On average, she said, the subleases are on the market for 94 days as opposed to at least six months in the past. This indicates that tech firms, in particular, are expanding, trading or looking for other space.

Salesforce is a prime example of a company subleasing space because of expansion. The firm is subleasing “all the hodgepodge space it has,” Schiada said, as it prepares to move into its new headquarters at Salesforce Tower under way at Mission and Fremont streets.

Other companies are subleasing because they are banking space in case of future growth while wanting to draw rent from it in the meantime, she said.

In most cases, experts say, the current subleasing is tied to expansion and space banking. But other reasons for subleasing are consolidation, downsizing and relocation.

Financial services firm Charles Schwab, which last year announced plans to relocate a number of its San Francisco-based jobs out of state over time, is looking to sublease more than 300,000 square feet at 215 Fremont St. as it consolidates at another site in the city.

“Other companies are not expanding as quickly as anticipated or are shedding a bit of payroll,” real estate services firm Savills Studley said in its 2015 first quarter report for the San Francisco office market.

Savills Studley cited marketing-analytics company Rocket Fuel as an example of a company subleasing space while going through financial challenges. Rocket Fuel put about 49,000 square feet at 1455 Market for sublease after announcing losses of $21 million in the fourth quarter of last year and projecting more of the same in the first quarter of 2015.

If more companies start to downsize, move out of San Francisco or fail completely, Schiada said, “that would be a red flag for the market’s health. But we’re not seeing that play out.”

As a whole, today’s tech firms—a key driver behind the Bay Area’s surging economy—have solid business models and good balance sheets so a repeat of the dot-com collapse is unlikely, said Markus Shayeb, San Francisco-based senior vice president of tenant advisory for real estate services firm Transwestern.

Still, Shayeb predicts subleasing will continue to pick up over the next 18 months partly because of all the square footage expected to come on line for tech companies during that span.

These companies have preleased 3.2 million square feet currently under construction—not including Salesforce Tower, he said. That amount of space equates to about 25,000 jobs.

But Shayeb wonders how these companies will be able to fill that many positions by the end of 2016 when last year about 7,000 tech workers were hired in San Francisco, he said.
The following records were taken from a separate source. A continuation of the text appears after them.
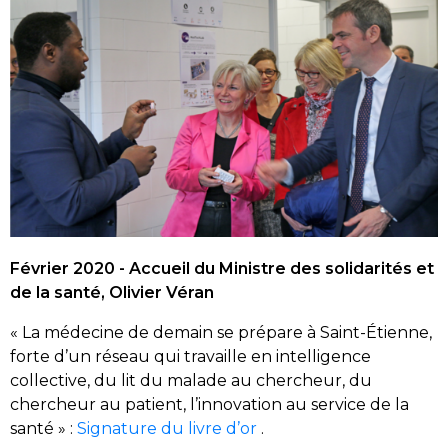
Février 2020 - Accueil du Ministre des solidarités et
de la santé, Olivier Véran
« La médecine de demain se prépare à Saint-Étienne,
forte d’un réseau qui travaille en intelligence
collective, du lit du malade au chercheur, du
chercheur au patient, l’innovation au service de la
santé » :
Signature du livre d’or
.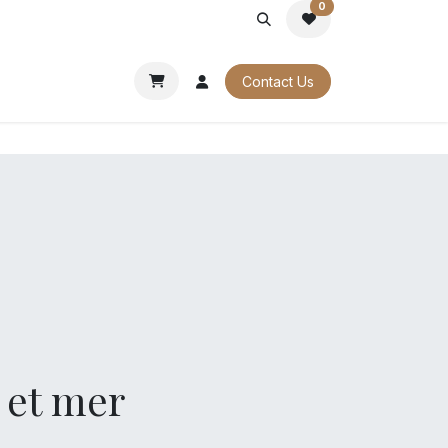
0
PORATE
OUR CATALOGUES
Contact Us
e et mer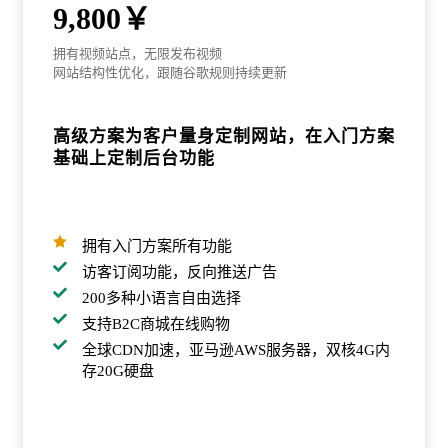
9,800￥
拥有视频站点，无限发布视频
网站结构性优化，跟随谷歌规则持续更新
高级方案为客户量身定制网站，在入门方案
基础上定制后台功能

拥有入门方案所有功能

访客订阅功能，反向推送广告

200多种小语言自由选择

支持B2C商城在线购物

全球CDN加速，亚马逊AWS服务器，双核4G内
存20G硬盘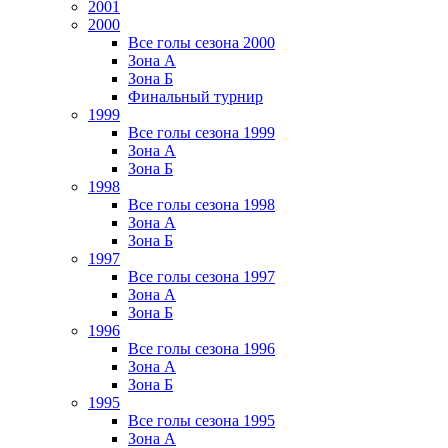
2001
2000
Все голы сезона 2000
Зона А
Зона Б
Финальный турнир
1999
Все голы сезона 1999
Зона А
Зона Б
1998
Все голы сезона 1998
Зона А
Зона Б
1997
Все голы сезона 1997
Зона А
Зона Б
1996
Все голы сезона 1996
Зона А
Зона Б
1995
Все голы сезона 1995
Зона А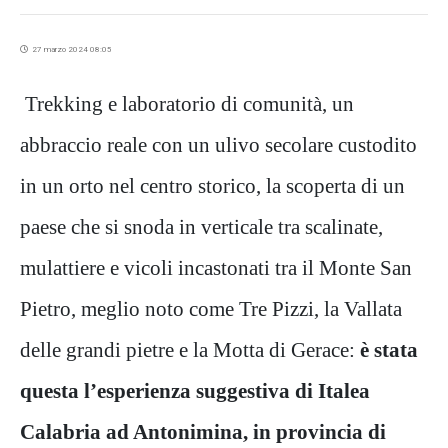
27 marzo 2024 08:05
Trekking e laboratorio di comunità, un
abbraccio reale con un ulivo secolare custodito
in un orto nel centro storico, la scoperta di un
paese che si snoda in verticale tra scalinate,
mulattiere e vicoli incastonati tra il Monte San
Pietro, meglio noto come Tre Pizzi, la Vallata
delle grandi pietre e la Motta di Gerace:
è stata
questa l’esperienza suggestiva di Italea
Calabria ad Antonimina, in provincia di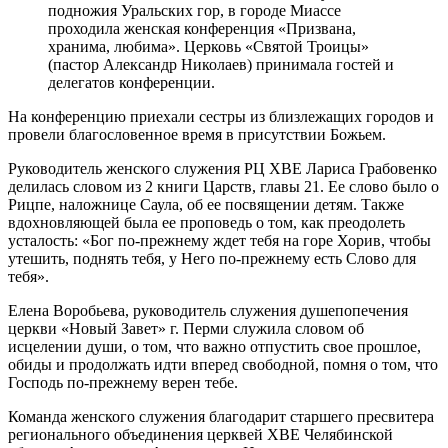
подножия Уральских гор, в городе Миассе
проходила женская конференция «Призвана,
хранима, любима». Церковь «Святой Троицы»
(пастор Александр Николаев) принимала гостей и
делегатов конференции.
На конференцию приехали сестры из близлежащих городов и
провели благословенное время в присутствии Божьем.
Руководитель женского служения РЦ ХВЕ Лариса Грабовенко
делилась словом из 2 книги Царств, главы 21. Ее слово было о
Рицпе, наложнице Саула, об ее посвящении детям. Также
вдохновляющей была ее проповедь о том, как преодолеть
усталость: «Бог по-прежнему ждет тебя на горе Хорив, чтобы
утешить, поднять тебя, у Него по-прежнему есть Слово для
тебя».
Елена Воробьева, руководитель служения душепопечения
церкви «Новый Завет» г. Перми служила словом об
исцелении души, о том, что важно отпустить свое прошлое,
обиды и продолжать идти вперед свободной, помня о том, что
Господь по-прежнему верен тебе.
Команда женского служения благодарит старшего пресвитера
регионального объединения церквей ХВЕ Челябинской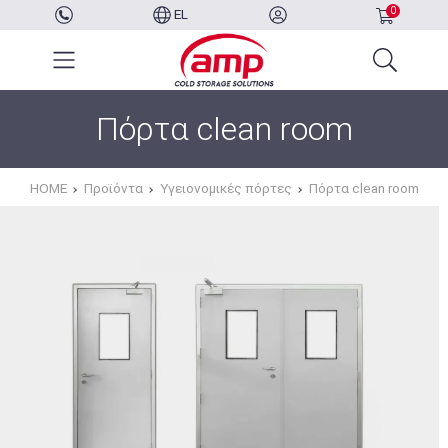
0
EL
Πόρτα clean room
HOME
Προϊόντα
Υγειονομικές πόρτες
Πόρτα clean room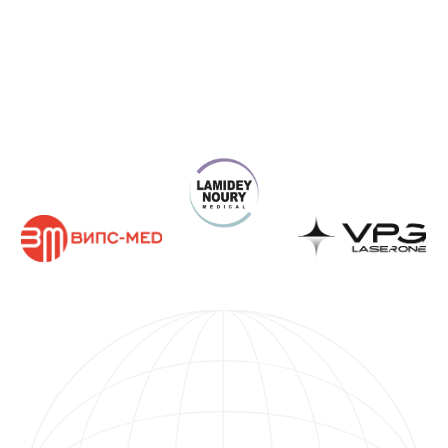
Получите КП под задачи
вашей клиники
Работаем с госучреждениями, частными
клиниками и физическими лицами
+7
Я даю
Согласие
на обработку персональных данных на условиях,
указанных в
Политике конфиденциальности
Оставить заявку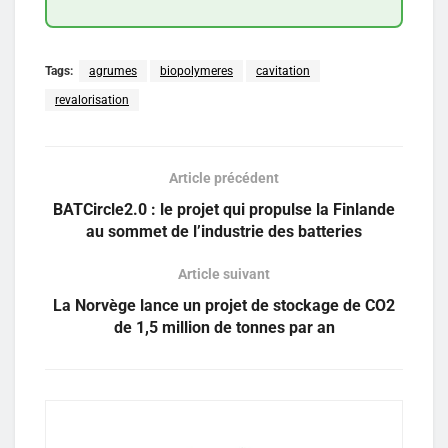
Tags:
agrumes
biopolymeres
cavitation
revalorisation
Article précédent
BATCircle2.0 : le projet qui propulse la Finlande
au sommet de l’industrie des batteries
Article suivant
La Norvège lance un projet de stockage de CO2
de 1,5 million de tonnes par an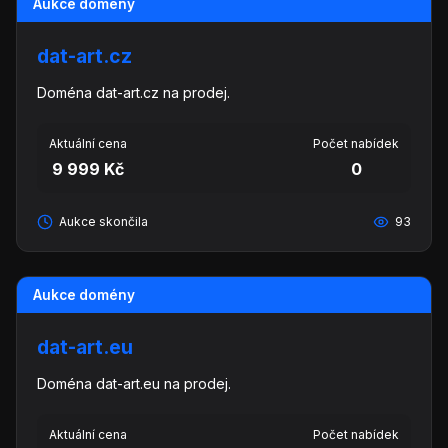
Aukce domény
dat-art.cz
Doména dat-art.cz na prodej.
Aktuální cena
Počet nabídek
9 999 Kč
0
Aukce skončila
93
Aukce domény
dat-art.eu
Doména dat-art.eu na prodej.
Aktuální cena
Počet nabídek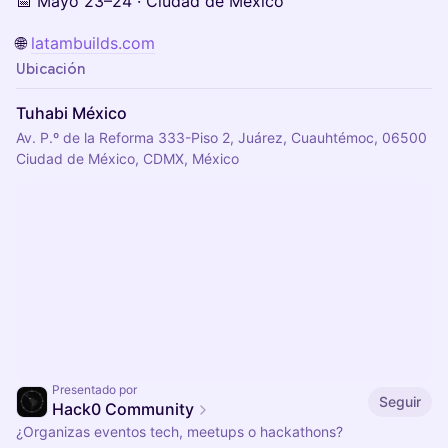
📅 Mayo 23–24 · Ciudad de México
🌐
latambuilds.com
Ubicación
Tuhabi México
Av. P.º de la Reforma 333-Piso 2, Juárez, Cuauhtémoc, 06500
Ciudad de México, CDMX, México
Presentado por
Seguir
Hack0 Community
¿Organizas eventos tech, meetups o hackathons?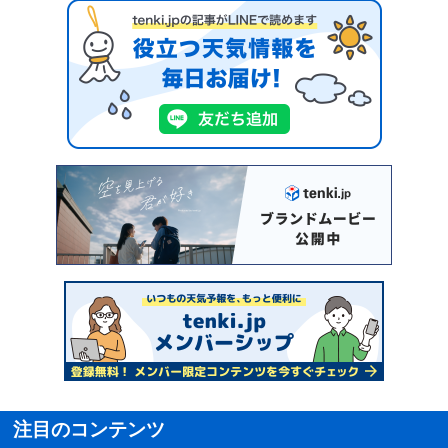
注目のコンテンツ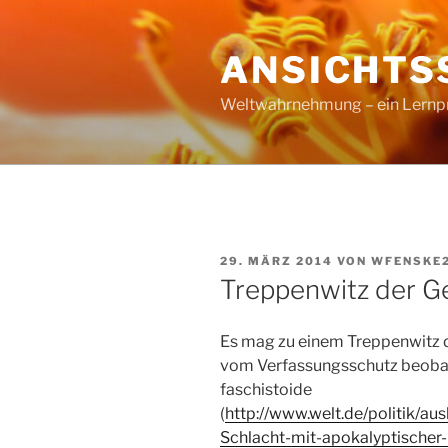
Zum
Inhalt
ANSICHTS
springen
Weltwahrnehmung – ein Lernproz
VERÖFFENTLICHT
29. MÄRZ 2014
VON
WFENSKE
AM
Treppenwitz der G
Es mag zu einem Treppenwitz 
vom Verfassungsschutz beobac
faschistoide
(
http://www.welt.de/politik/au
Schlacht-mit-apokalyptischer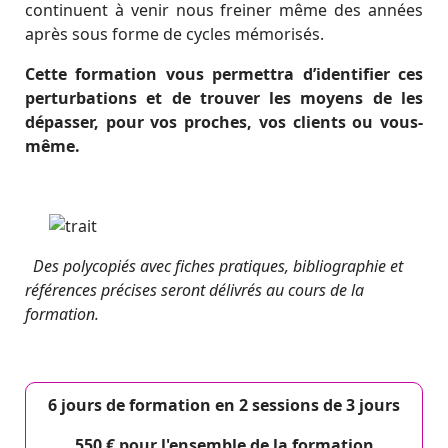
continuent à venir nous freiner même des années
après sous forme de cycles mémorisés.
Cette formation vous permettra d’identifier ces
perturbations et de trouver les moyens de les
dépasser, pour vos proches, vos clients ou vous-
même.
Des polycopiés avec fiches pratiques, bibliographie et
références précises seront délivrés au cours de la
formation.
6 jours de formation en 2 sessions de 3 jours
550 € pour l'ensemble de la formation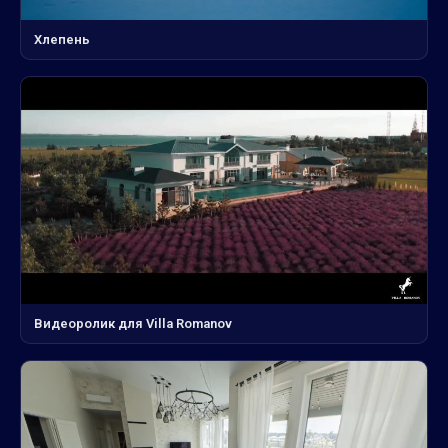
Хлепень
Видеоролик для Villa Romanov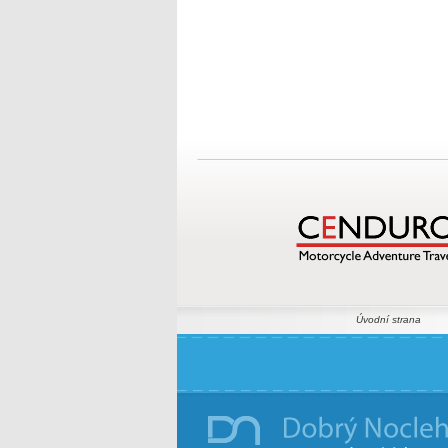
Úvodní strana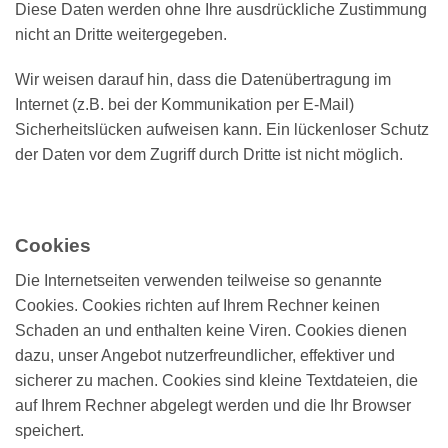
Diese Daten werden ohne Ihre ausdrückliche Zustimmung
nicht an Dritte weitergegeben.
Wir weisen darauf hin, dass die Datenübertragung im
Internet (z.B. bei der Kommunikation per E-Mail)
Sicherheitslücken aufweisen kann. Ein lückenloser Schutz
der Daten vor dem Zugriff durch Dritte ist nicht möglich.
Cookies
Die Internetseiten verwenden teilweise so genannte
Cookies. Cookies richten auf Ihrem Rechner keinen
Schaden an und enthalten keine Viren. Cookies dienen
dazu, unser Angebot nutzerfreundlicher, effektiver und
sicherer zu machen. Cookies sind kleine Textdateien, die
auf Ihrem Rechner abgelegt werden und die Ihr Browser
speichert.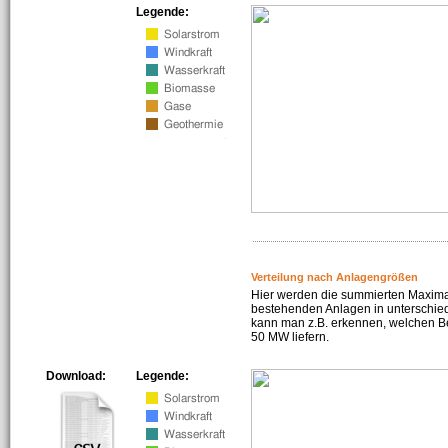
Legende:
Verteilung nach Anlagengrößen
Hier werden die summierten Maximal
bestehenden Anlagen in unterschiedl
kann man z.B. erkennen, welchen Be
50 MW liefern.
Download:
Legende: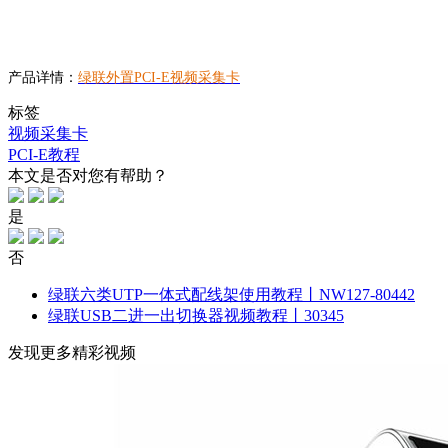
产品详情：
绿联外置PCI-E视频采集卡
标签
视频采集卡
PCI-E教程
本文是否对您有帮助？
是
否
绿联六类UTP一体式配线架使用教程丨NW127-80442
绿联USB二进一出切换器视频教程丨30345
发现更多精彩视频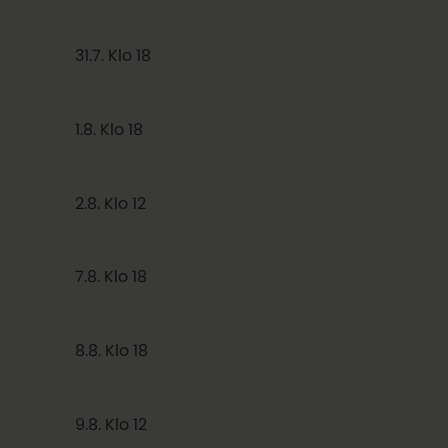
31.7. Klo 18
1.8. Klo 18
2.8. Klo 12
7.8. Klo 18
8.8. Klo 18
9.8. Klo 12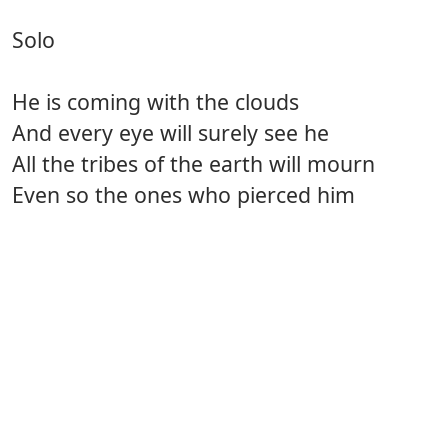
Solo
He is coming with the clouds
And every eye will surely see he
All the tribes of the earth will mourn
Even so the ones who pierced him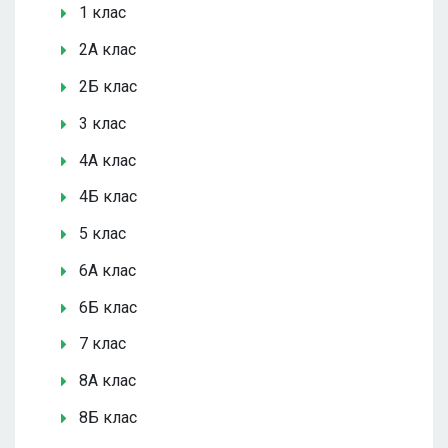
1 клас
2А клас
2Б клас
3 клас
4А клас
4Б клас
5 клас
6А клас
6Б клас
7 клас
8А клас
8Б клас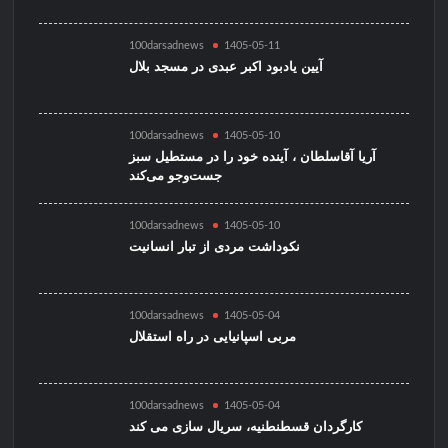
100darsadnews
1405-05-11
آیین یادبود اکبر عبدی در مسجد بلال
100darsadnews
1405-05-10
آریا آقاسلطان ، آینده خود را در مستطیل سبز
جست‌وجو می‌کند
100darsadnews
1405-05-10
نکوداشت مردی از تبار انسانیت
100darsadnews
1405-05-04
مربی اسپانیایی در راه استقلال
100darsadnews
1405-05-04
کارگردان قسطنطنیه، سریال سازی می کند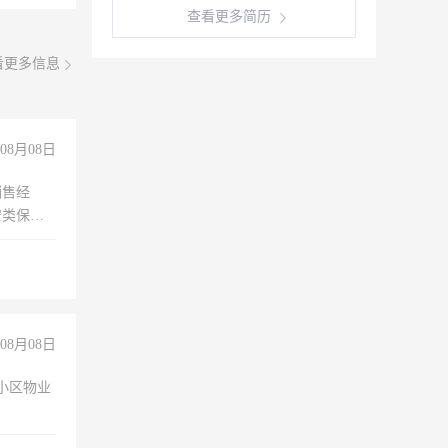
查看更多简历
看更多信息
08月08日
销售经
安类保安
维修水电
经验
08月08日
小区物业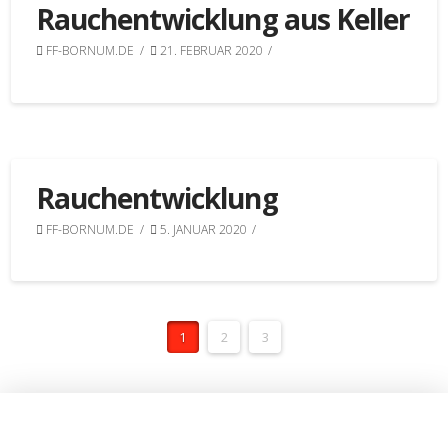
Rauchentwicklung aus Keller
FF-BORNUM.DE
21. FEBRUAR 2020
Rauchentwicklung
FF-BORNUM.DE
5. JANUAR 2020
1
2
3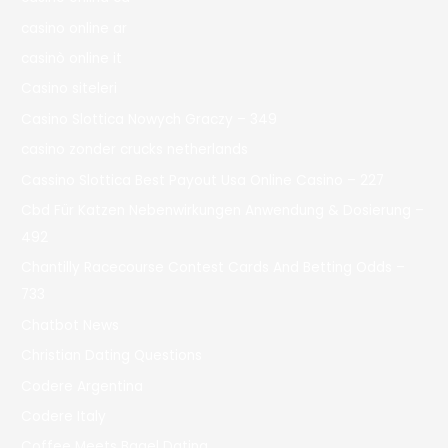
casino online ar
casinò online it
Casino siteleri
Casino Slottica Nowych Graczy – 349
casino zonder crucks netherlands
Cassino Slottica Best Payout Usa Online Casino – 227
Cbd Für Katzen Nebenwirkungen Anwendung & Dosierung –
492
Chantilly Racecourse Contest Cards And Betting Odds –
733
Chatbot News
Christian Dating Questions
Codere Argentina
Codere Italy
Coffee Meets Bagel Dating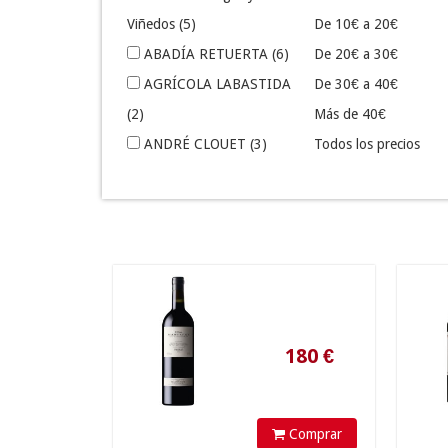
Viñedos
(5)
De 10€ a 20€
ABADÍA RETUERTA
(6)
De 20€ a 30€
AGRÍCOLA LABASTIDA
De 30€ a 40€
(2)
Más de 40€
ANDRÉ CLOUET
(3)
Todos los precios
ASTRALES
(1)
BARCOLOBO
(1)
BELONDRADE
(1)
180
€
BODEGA CARLOS
MORO
(2)
BODEGA CONTADOR
(1)
BODEGA ELÍAS MORA
(3)
Comprar
BODEGA WALTRAUD
(1)
36.90 €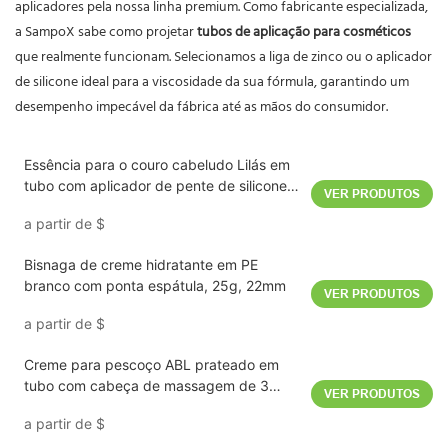
aplicadores pela nossa linha premium. Como fabricante especializada,
a SampoX sabe como projetar
tubos de aplicação para cosméticos
que realmente funcionam. Selecionamos a liga de zinco ou o aplicador
de silicone ideal para a viscosidade da sua fórmula, garantindo um
desempenho impecável da fábrica até as mãos do consumidor.
Essência para o couro cabeludo Lilás em
tubo com aplicador de pente de silicone,
VER PRODUTOS
75ml, 40mm
a partir de
$
Bisnaga de creme hidratante em PE
branco com ponta espátula, 25g, 22mm
VER PRODUTOS
a partir de
$
Creme para pescoço ABL prateado em
tubo com cabeça de massagem de 3
VER PRODUTOS
rolos, 50g, 30mm
a partir de
$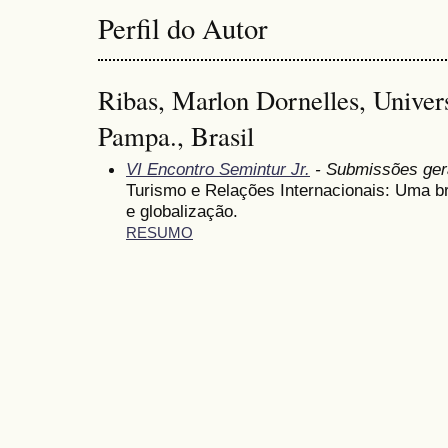
Perfil do Autor
Ribas, Marlon Dornelles, Univer
Pampa., Brasil
VI Encontro Semintur Jr.
- Submissões ger
Turismo e Relações Internacionais: Uma br
e globalização.
RESUMO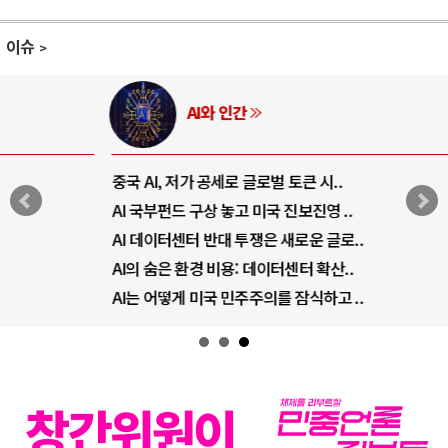
이슈
AI와 인간
중국 AI, 저가 공세로 글로벌 토큰 시..
AI 국부펀드 구상 놓고 미국 진보진영 ..
AI 데이터센터 반대 투쟁은 새로운 글로..
AI의 숨은 환경 비용: 데이터센터 확산..
AI는 어떻게 미국 민주주의를 잠식하고 ..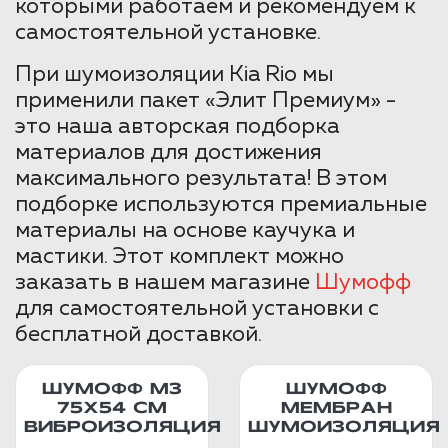
которыми работаем и рекомендуем к
самостоятельной установке.
При шумоизоляции Kia Rio мы
применили пакет «Элит Премиум» -
это наша авторская подборка
материалов для достижения
максимального результата! В этом
подборке используются премиальные
материалы на основе каучука и
мастики. Этот комплект можно
заказать в нашем магазине
Шумофф
для самостоятельной установки с
бесплатной доставкой.
ШУМОФФ М3
ШУМОФФ
75Х54 СМ
МЕМБРАН
ВИБРОИЗОЛЯЦИЯ
ШУМОИЗОЛЯЦИЯ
Companies are also having a hard time hiring because of a tight talent pool.

“Growth expectations went overboard, so there’s going to be an adjustment,” he said. “Bigger chunks of [sublease] space will be coming onto the market.”

But that should not be the cause for concern as tenant demand remains rabid, investment capital is still flowing and innovation continues to evolve—factors indicating sustained market growth, he said.

“I wouldn’t push the alarm button,” Shayeb said. “It will be a soft landing than what we had” in the dot-com era.

That means skyrocketing rents easing up, he said, and other tech companies should then be able to afford to establish a presence in San Francisco.

“Increased space availability and less upward pressure on rents can provide some relief to the market right now,” Schiada added. “With nothing major hitting the market in terms of direct available space … the market could probably handle current sublease availability levels before becoming much of an issue.”